▶ Exercise: Collect all lines from the listing that include the string "Profile".

*** Material supplied ***

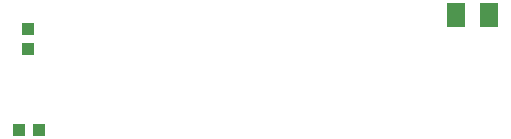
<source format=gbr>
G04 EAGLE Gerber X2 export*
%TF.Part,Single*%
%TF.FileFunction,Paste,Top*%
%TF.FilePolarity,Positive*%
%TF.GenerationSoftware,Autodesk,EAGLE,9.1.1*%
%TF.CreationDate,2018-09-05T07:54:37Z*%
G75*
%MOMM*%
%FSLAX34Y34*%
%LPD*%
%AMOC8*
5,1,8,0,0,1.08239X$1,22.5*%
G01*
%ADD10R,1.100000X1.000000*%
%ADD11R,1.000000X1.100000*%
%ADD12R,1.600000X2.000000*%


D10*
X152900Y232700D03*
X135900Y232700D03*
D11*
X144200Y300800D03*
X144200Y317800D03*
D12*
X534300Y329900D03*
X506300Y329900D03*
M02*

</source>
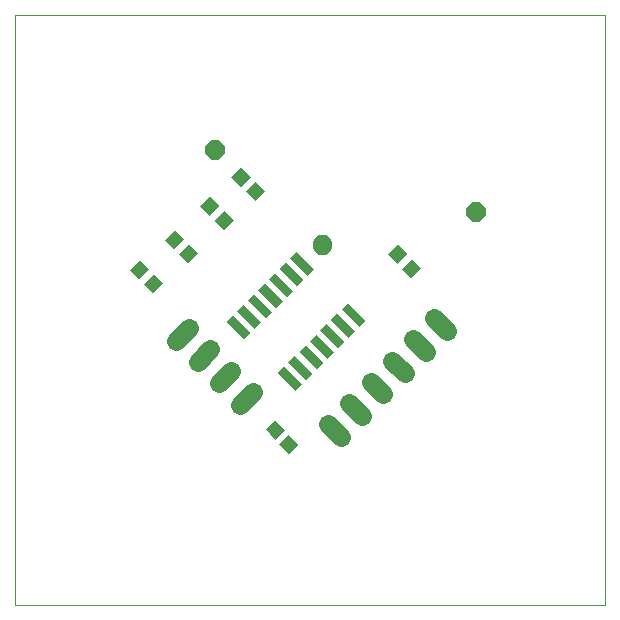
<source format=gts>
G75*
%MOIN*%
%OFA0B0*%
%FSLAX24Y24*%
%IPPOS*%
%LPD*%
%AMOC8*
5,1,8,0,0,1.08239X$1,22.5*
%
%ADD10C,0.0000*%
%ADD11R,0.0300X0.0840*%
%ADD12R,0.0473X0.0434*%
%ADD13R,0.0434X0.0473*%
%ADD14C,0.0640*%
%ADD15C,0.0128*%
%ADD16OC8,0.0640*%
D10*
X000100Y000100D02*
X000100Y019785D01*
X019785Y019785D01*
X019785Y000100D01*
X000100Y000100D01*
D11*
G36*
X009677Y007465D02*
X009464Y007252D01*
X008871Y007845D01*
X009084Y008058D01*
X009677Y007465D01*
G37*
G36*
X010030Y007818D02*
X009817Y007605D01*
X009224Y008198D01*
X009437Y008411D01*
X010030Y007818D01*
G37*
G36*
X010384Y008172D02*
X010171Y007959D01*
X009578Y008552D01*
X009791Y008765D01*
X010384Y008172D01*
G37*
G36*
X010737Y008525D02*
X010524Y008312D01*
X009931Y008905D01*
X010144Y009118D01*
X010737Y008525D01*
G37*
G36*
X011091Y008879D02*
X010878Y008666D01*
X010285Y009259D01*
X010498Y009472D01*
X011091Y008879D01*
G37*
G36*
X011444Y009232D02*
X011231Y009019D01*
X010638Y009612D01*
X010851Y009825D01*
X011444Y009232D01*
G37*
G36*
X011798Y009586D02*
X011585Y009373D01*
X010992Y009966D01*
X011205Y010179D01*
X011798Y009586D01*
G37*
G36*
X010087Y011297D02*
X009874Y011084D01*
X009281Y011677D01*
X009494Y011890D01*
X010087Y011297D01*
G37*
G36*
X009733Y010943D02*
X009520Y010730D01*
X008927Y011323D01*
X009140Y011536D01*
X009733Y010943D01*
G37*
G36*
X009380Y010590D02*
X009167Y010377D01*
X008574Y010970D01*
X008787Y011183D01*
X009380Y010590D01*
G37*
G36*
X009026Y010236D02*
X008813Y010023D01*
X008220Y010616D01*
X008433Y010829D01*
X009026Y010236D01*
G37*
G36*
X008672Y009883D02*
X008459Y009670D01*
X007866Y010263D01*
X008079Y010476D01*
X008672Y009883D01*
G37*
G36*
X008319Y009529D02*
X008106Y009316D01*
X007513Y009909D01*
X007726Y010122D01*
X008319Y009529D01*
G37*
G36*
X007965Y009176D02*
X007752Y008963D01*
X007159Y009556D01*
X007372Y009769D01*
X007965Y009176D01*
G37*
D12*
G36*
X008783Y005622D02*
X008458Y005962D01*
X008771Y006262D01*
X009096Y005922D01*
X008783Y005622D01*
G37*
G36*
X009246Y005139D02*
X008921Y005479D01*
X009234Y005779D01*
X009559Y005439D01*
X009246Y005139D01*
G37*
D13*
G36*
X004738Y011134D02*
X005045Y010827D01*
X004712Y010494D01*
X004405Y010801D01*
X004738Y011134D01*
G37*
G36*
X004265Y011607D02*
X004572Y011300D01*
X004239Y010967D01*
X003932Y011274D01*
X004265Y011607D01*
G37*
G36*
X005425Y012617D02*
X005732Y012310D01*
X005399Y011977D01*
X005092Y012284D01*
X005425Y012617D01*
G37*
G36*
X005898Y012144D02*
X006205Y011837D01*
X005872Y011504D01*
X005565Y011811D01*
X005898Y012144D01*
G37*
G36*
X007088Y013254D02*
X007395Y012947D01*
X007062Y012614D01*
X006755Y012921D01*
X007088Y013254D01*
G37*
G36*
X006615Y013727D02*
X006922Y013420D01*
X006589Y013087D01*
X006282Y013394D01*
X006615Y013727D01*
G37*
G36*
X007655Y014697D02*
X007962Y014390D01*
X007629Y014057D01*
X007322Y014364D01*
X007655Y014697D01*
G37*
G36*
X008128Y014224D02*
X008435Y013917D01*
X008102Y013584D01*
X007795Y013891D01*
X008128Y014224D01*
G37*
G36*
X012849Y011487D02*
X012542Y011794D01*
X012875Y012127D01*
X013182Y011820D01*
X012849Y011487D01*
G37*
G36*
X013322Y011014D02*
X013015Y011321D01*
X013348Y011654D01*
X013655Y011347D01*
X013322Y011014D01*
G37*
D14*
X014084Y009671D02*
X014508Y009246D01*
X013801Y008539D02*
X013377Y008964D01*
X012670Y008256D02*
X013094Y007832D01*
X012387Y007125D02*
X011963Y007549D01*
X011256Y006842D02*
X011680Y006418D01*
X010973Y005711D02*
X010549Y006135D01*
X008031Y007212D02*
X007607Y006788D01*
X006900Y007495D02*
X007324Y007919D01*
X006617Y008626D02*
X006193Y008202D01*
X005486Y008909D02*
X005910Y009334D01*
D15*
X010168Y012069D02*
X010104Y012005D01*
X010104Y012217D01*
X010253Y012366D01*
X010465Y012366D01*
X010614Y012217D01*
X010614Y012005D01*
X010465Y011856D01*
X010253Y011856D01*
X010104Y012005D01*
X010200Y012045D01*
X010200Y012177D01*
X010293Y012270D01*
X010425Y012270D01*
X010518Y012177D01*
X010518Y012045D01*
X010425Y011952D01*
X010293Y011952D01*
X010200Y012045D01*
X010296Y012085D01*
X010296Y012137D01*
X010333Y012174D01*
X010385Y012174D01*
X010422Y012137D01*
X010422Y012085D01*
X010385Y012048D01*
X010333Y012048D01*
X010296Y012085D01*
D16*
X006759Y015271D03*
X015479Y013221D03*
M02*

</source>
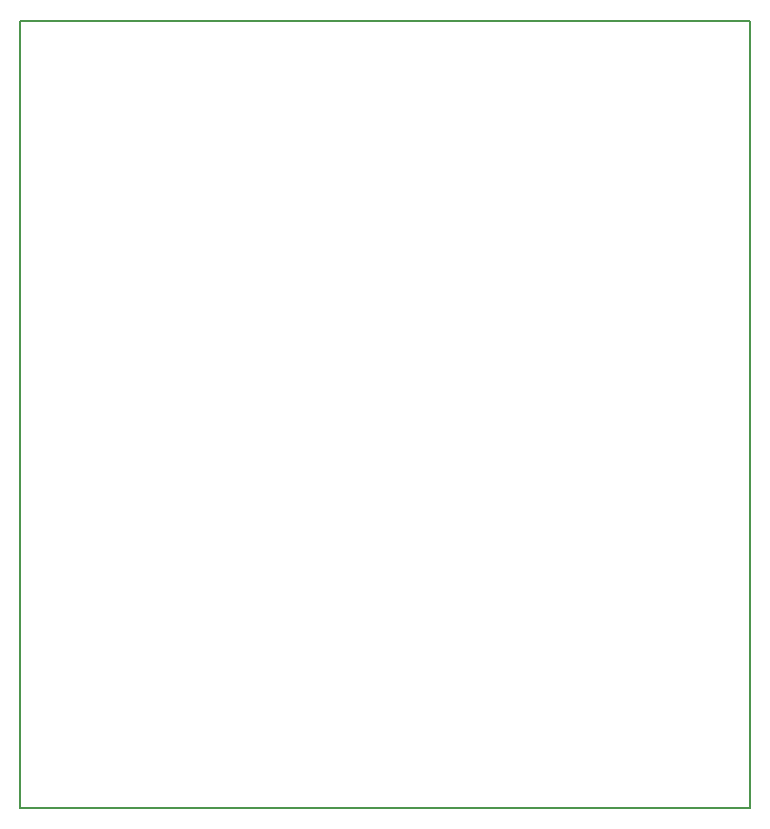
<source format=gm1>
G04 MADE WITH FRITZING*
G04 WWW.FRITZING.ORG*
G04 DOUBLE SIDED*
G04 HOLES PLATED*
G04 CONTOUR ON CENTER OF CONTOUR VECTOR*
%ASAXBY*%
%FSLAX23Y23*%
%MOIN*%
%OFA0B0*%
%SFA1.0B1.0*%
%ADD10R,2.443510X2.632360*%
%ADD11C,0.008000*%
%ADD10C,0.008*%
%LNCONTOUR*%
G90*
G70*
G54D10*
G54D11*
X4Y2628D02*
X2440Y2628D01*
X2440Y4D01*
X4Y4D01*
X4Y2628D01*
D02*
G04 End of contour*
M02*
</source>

*** End of Material supplied ***
*** Material supplied ***

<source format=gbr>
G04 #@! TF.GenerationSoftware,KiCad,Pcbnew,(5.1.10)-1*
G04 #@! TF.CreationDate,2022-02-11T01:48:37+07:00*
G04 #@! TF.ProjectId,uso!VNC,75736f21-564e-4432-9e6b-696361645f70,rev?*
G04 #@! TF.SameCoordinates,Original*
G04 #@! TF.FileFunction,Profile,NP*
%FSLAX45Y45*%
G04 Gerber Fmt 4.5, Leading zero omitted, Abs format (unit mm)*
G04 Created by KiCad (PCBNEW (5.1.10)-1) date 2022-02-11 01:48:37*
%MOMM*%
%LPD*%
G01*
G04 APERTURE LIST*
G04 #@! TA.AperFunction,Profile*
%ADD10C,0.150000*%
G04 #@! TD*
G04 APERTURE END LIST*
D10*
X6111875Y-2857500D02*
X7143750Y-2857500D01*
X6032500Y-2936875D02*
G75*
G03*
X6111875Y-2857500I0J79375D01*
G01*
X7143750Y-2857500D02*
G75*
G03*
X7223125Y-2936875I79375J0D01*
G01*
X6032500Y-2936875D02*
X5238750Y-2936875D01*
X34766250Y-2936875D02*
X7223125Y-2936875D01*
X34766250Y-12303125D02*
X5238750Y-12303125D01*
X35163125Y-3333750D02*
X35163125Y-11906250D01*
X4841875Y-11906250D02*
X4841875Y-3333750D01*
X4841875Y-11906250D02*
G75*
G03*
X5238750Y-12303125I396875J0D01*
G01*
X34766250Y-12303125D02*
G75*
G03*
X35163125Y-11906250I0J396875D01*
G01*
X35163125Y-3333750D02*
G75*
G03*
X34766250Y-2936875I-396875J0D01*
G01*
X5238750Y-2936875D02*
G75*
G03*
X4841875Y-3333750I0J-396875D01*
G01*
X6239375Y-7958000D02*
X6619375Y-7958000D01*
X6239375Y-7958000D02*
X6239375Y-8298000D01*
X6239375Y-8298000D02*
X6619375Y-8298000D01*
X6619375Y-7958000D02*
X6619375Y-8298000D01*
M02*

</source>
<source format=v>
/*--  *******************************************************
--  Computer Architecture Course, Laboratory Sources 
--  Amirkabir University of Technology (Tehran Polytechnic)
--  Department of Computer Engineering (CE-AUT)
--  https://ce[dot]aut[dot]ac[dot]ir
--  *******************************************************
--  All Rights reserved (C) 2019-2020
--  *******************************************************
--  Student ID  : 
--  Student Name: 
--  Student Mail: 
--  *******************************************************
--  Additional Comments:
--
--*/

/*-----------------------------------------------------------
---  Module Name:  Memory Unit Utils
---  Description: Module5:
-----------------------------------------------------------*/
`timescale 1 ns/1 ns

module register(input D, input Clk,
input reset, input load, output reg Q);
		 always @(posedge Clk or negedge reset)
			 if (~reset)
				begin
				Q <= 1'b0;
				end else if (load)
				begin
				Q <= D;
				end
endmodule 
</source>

*** End of Material supplied ***

▶ Response area:
G04 #@! TF.FileFunction,Profile,NP*
G04 #@! TA.AperFunction,Profile*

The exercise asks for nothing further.